Dosyada bulunan deşifre metnin ve CD görüntülerinin incelenmesi sonucunda; davacı şirkete ait televizyon kanalında, 25/07/2015 tarihinde yayınlanan programda sunucunun haberi sunum esnasında "Şu anda da ekranlara geliyor mühimmat, ciddi anlamda bir mühimmatın olduğunu söylemiştik. Onları saymakta fayda var: üç roketatar, dört adet M-16 otomatik tüfek, yirmi beş adet el bombası, iki bin mermi. Yani ... milletvekilinin aracı olarak taşıdığı, PKK'nın bir şekilde aracılığını yaptığı, mühimmat taşıyarak aracılığını yaptığı o malzemeler. O mühimmat şu anda ekranlara geliyor." ifadelerinin kullanıldığı, programın devamında her ne kadar "...'nin adının karıştığı olay" ifadesi kullanılsa ve savcılık soruşturma dosyasında mevcut ifade tutanakları okunmuş olsa dahi görünen gerçeğin sınırlarının aşıldığı, sunucunun ekrana yansıtılan görüntüler ve okunan ifade tutanaklarına yönelik haberi seyircilere özetlerken kullandığı ifadelerin mühimmatın kişinin aracında yakalanmamasına rağmen bu şekilde bir algı oluşturabilecek nitelikte olduğu, kesinleşmiş bir yargı kararı olmamasına rağmen terör örgütüne silah sağlama suçunun kişi tarafından işlendiğine yönelik kesin ve suçlayıcı ifadeler kullanıldığı görülmüştür.

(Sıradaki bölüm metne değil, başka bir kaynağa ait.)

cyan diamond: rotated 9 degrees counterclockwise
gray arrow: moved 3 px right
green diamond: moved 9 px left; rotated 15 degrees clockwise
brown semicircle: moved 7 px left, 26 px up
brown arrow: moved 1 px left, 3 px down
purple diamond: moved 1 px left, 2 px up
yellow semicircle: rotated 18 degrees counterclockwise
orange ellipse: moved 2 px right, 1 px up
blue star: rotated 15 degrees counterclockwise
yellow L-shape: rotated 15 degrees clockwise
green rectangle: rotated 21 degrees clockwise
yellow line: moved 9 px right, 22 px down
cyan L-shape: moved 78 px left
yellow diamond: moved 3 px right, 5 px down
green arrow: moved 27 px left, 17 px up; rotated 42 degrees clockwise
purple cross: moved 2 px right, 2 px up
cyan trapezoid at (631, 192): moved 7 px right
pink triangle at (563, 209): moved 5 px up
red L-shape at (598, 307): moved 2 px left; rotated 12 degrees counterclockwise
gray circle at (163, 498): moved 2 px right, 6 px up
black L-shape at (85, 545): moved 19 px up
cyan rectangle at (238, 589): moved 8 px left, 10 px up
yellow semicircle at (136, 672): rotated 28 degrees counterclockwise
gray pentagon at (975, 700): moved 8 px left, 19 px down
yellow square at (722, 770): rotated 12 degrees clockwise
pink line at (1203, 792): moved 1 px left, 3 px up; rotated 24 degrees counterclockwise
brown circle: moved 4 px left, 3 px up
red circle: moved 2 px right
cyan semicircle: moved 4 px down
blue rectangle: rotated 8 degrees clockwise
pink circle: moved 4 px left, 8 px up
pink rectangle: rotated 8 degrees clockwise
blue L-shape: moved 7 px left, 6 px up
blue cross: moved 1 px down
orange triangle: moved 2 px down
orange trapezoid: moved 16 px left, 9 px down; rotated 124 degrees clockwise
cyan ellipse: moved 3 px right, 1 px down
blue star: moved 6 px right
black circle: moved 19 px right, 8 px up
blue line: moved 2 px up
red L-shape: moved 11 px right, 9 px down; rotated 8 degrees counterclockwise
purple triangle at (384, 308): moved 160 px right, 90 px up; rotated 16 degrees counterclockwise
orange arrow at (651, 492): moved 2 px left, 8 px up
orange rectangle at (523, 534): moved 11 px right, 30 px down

Bu itibarla, uyuşmazlığa konu yayında, suçlu olduğu yargı kararıyla kesinleşmeyen bir kişinin suçu işlediğine yönelik kesin ifadeler ile suçluymuş gibi gösterildiği anlaşıldığından, 6112 sayılı Kanun'un 8. maddesinin 1. fıkrasının (i) bendinde yer alan yayın ilkesinin ihlâl edildiği gerekçesiyle tesis edilen dava konusu işlemde hukuka aykırılık görülmemiştir.
Bu itibarla, dava konusu işlemin iptali yönündeki İdare Mahkemesi kararına yönelik istinaf isteminin reddine ilişkin temyize konu Bölge İdare Mahkemesi kararında hukuki isabet bulunmamaktadır.
KARAR SONUCU :
Açıklanan nedenlerle;
1. Davalının temyiz isteminin kabulüne;
2. Dava konusu işlemin yukarıda özetlenen gerekçeyle iptaline ilişkin İdare Mahkemesi kararına yönelik olarak yapılan istinaf başvurusunun reddi yolundaki temyize konu ... Bölge İdare Mahkemesi ... İdari Dava Dairesi'nin ... tarih ve E:..., K:... sayılı kararının 2577 sayılı İdari Yargılama Usulü Kanunu'nun 49. maddesi uyarınca BOZULMASINA,
3. Yeniden bir karar verilmek üzere dosyanın ... Bölge İdare Mahkemesi ... İdari Dava Dairesi'ne gönderilmesine, 24/02/2022 tarihinde kesin olarak oybirliğiyle karar verildi.